Seemingly overnight, favorable media reports and neighborly word-of-mouth transformed these fun-to-drive but infrequently seen BMWs, Jaguars, and Mercedes-Benzes into the gotta-have-it symbols of success, and by the early 1980s, young Americans no longer aspired to a Coupe de Ville painted Retirement Gold. They wanted a sporty BMW 3 Series like the one Andrew McCarthy drove in “Pretty in Pink,” and they wanted it by the time they were 30 years old. Ignorant to rapidly shifting consumer preferences, Cadillac, Chrysler, and Lincoln chased Tom Brokaw’s “Greatest Generation” to the grave, nearly nailing their own coffins shut in pursuit of short-term profits.

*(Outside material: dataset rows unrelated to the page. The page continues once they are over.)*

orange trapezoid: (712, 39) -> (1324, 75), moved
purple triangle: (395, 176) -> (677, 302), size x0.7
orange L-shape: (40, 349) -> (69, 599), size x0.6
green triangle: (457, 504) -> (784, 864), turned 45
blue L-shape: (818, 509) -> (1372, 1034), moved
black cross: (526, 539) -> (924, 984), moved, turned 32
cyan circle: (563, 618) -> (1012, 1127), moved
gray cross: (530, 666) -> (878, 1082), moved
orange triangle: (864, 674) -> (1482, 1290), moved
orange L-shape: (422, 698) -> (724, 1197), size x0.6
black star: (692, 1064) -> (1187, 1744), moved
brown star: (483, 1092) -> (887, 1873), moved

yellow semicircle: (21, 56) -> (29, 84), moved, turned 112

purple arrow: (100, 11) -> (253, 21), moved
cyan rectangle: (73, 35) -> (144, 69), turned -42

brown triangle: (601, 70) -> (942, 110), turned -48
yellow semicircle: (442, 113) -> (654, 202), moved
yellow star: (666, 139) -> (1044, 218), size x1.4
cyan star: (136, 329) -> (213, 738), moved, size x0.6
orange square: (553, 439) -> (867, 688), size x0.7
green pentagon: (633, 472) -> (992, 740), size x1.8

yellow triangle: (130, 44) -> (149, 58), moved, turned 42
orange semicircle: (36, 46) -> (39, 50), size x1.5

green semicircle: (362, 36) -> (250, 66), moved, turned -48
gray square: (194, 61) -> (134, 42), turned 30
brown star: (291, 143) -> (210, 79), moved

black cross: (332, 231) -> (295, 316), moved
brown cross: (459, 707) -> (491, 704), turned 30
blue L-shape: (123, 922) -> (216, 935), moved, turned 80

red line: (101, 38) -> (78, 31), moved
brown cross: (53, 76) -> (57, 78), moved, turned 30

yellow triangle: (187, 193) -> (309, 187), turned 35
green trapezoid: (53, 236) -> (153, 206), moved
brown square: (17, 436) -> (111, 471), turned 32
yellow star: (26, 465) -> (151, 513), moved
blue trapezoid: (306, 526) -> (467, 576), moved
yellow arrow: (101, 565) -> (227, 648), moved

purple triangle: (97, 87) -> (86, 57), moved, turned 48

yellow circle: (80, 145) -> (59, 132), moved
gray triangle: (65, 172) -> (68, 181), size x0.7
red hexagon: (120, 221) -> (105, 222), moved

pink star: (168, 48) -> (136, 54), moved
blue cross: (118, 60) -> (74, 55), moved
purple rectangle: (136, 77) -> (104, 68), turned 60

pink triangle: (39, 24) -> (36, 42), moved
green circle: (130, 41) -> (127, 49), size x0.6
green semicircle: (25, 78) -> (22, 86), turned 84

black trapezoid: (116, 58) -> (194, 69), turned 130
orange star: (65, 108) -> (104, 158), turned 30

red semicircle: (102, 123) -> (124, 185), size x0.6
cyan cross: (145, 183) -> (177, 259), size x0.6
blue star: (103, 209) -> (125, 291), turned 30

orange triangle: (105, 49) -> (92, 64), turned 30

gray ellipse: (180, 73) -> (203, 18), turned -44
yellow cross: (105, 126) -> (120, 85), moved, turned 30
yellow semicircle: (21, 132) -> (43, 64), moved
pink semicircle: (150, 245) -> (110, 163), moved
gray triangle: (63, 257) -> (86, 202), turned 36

In fact, Lincoln has yet to recover. But we digress.

In the late 1980s, along came Acura, Infiniti, and Lexus, and they changed the rules forever. Arrogant German automakers, certain that discerning luxury car buyers would sniff their noses at these Japanese upstarts, actually scoffed when Toyota announced the Lexus lineup for 1990, dismissing it as leathered-up family sedans utterly devoid of character or pedigree. Even Detroit’s Big Three, which had just begun to pull its collective head out of the sand, barely glanced in Japan’s direction while it tried to figure out how to design compromises (like the DeVille Touring Sedan and Mark VII LSC) that would simultaneously please aging traditionalists and young Euro intenders. And then Lexus sales skyrocketed, rewriting the luxury car rulebook in the process, teaching everyone a lesson or two about how to build cars that Americans will buy time and time again.

Today, just 20 years after the first Japanese luxury models rolled off a boat into the Port of Los Angeles, Acura, Infiniti, and Lexus enjoy a significant share of the luxury car market. And for 2005 and 2006, each has a brand new $50,000 sedan for sale. We thought it might be a good time to figure out which one is best, discovering in the end that any of the three is worthy of your aspiration.